Task statement: Please return the lines of the data that contain "click".

Source data:
────────────────────────────────────────

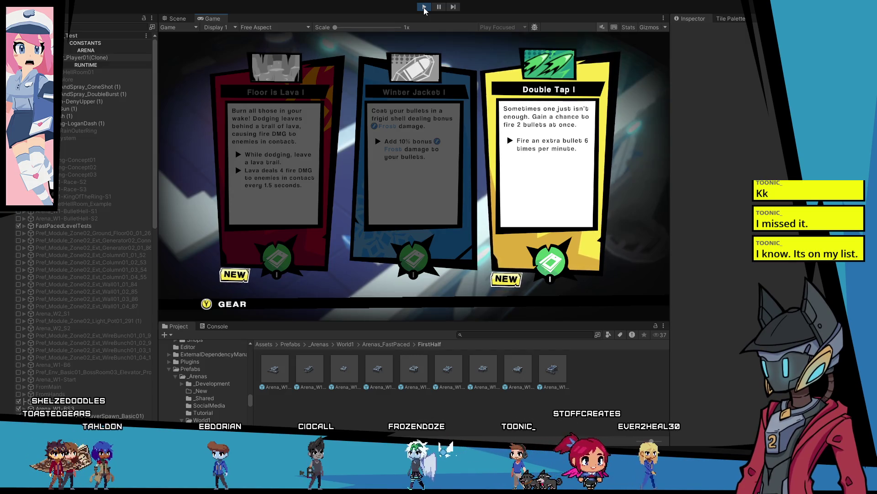
key(Left)
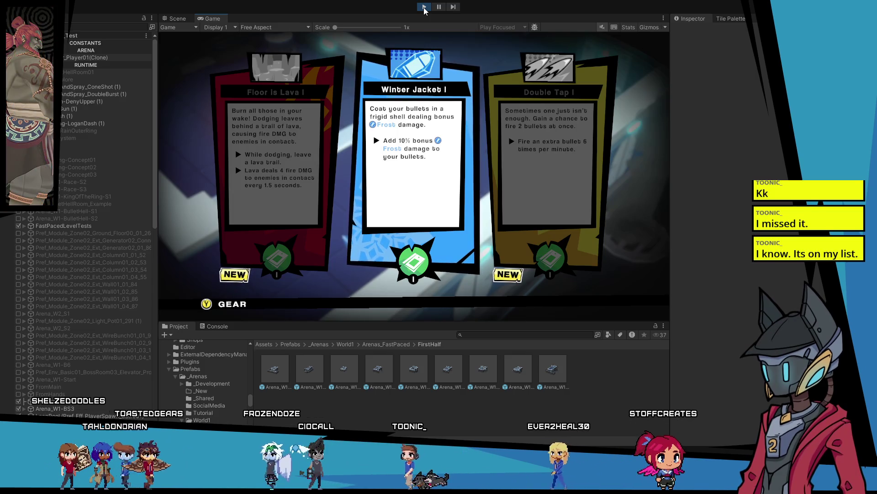
key(Left)
key(Return)
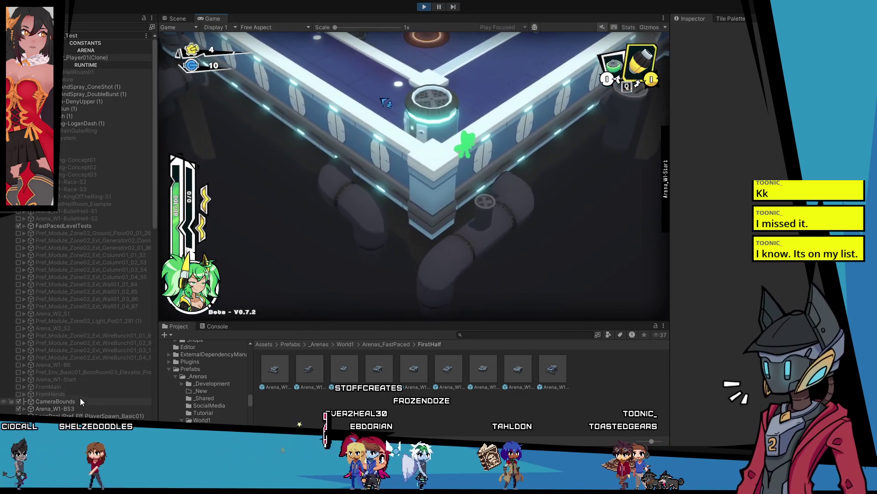
Step: Select the CameraBounds object while the arena play-test runs
click(80, 398)
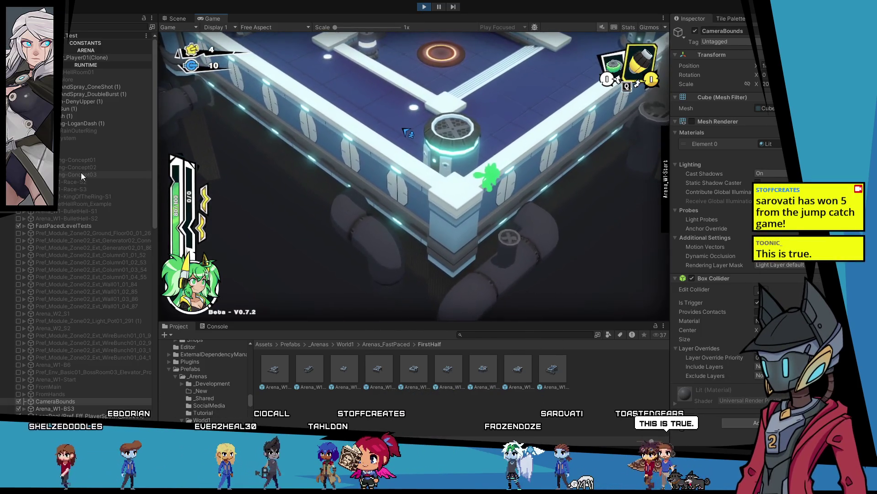
Step: Inspect VCam_EndLevel and VCam_Player under the constants group during the play test, then stop playing
click(25, 43)
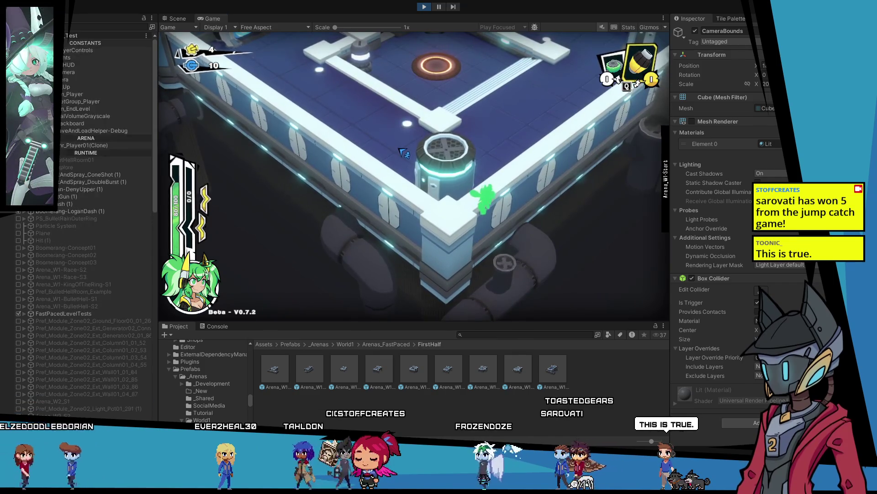
click(67, 109)
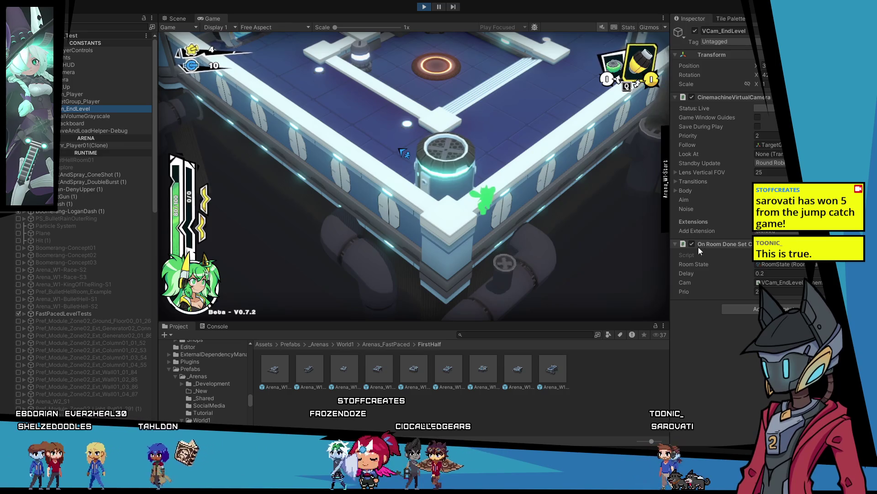
click(93, 94)
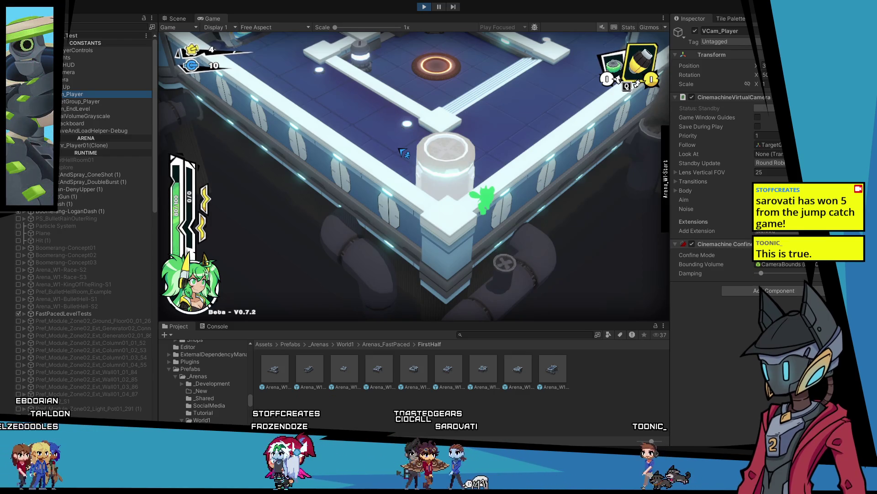
click(69, 108)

────────────────────────────────────────

Exercise response:
click(80, 398)
click(25, 43)
click(67, 109)
click(93, 94)
click(69, 108)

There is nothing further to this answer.